Problem to solve -
Reproduce the text of every item below word for word, omitting the pictures.

Data records -

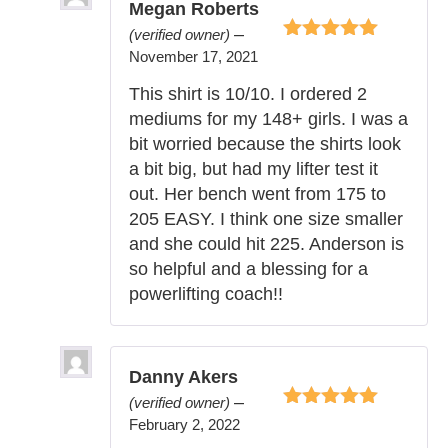
Megan Roberts
–
(verified owner)
Rated
5
out of
November 17, 2021
5
This shirt is 10/10. I ordered 2
mediums for my 148+ girls. I was a
bit worried because the shirts look
a bit big, but had my lifter test it
out. Her bench went from 175 to
205 EASY. I think one size smaller
and she could hit 225. Anderson is
so helpful and a blessing for a
powerlifting coach!!
Danny Akers
–
(verified owner)
Rated
5
out of
February 2, 2022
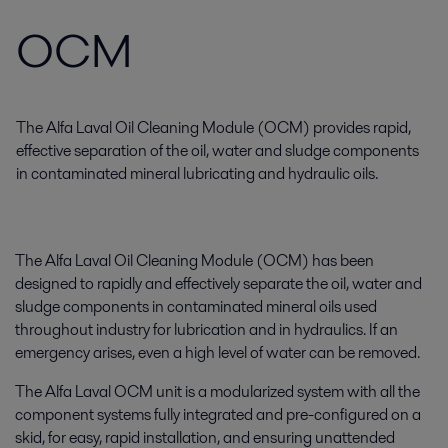
OCM
The Alfa Laval Oil Cleaning Module (OCM) provides rapid,
effective separation of the oil, water and sludge components
in contaminated mineral lubricating and hydraulic oils.
The Alfa Laval Oil Cleaning Module (OCM) has been
designed to rapidly and effectively separate the oil, water and
sludge components in contaminated mineral oils used
throughout industry for lubrication and in hydraulics. If an
emergency arises, even a high level of water can be removed.
The Alfa Laval OCM unit is a modularized system with all the
component systems fully integrated and pre-configured on a
skid, for easy, rapid installation, and ensuring unattended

Completed exercise -
Megan Roberts
–
(verified owner)
Rated
5
out of
November 17, 2021
5
This shirt is 10/10. I ordered 2
mediums for my 148+ girls. I was a
bit worried because the shirts look
a bit big, but had my lifter test it
out. Her bench went from 175 to
205 EASY. I think one size smaller
and she could hit 225. Anderson is
so helpful and a blessing for a
powerlifting coach!!
Danny Akers
–
(verified owner)
Rated
5
out of
February 2, 2022
OCM
The Alfa Laval Oil Cleaning Module (OCM) provides rapid,
effective separation of the oil, water and sludge components
in contaminated mineral lubricating and hydraulic oils.
The Alfa Laval Oil Cleaning Module (OCM) has been
designed to rapidly and effectively separate the oil, water and
sludge components in contaminated mineral oils used
throughout industry for lubrication and in hydraulics. If an
emergency arises, even a high level of water can be removed.
The Alfa Laval OCM unit is a modularized system with all the
component systems fully integrated and pre-configured on a
skid, for easy, rapid installation, and ensuring unattended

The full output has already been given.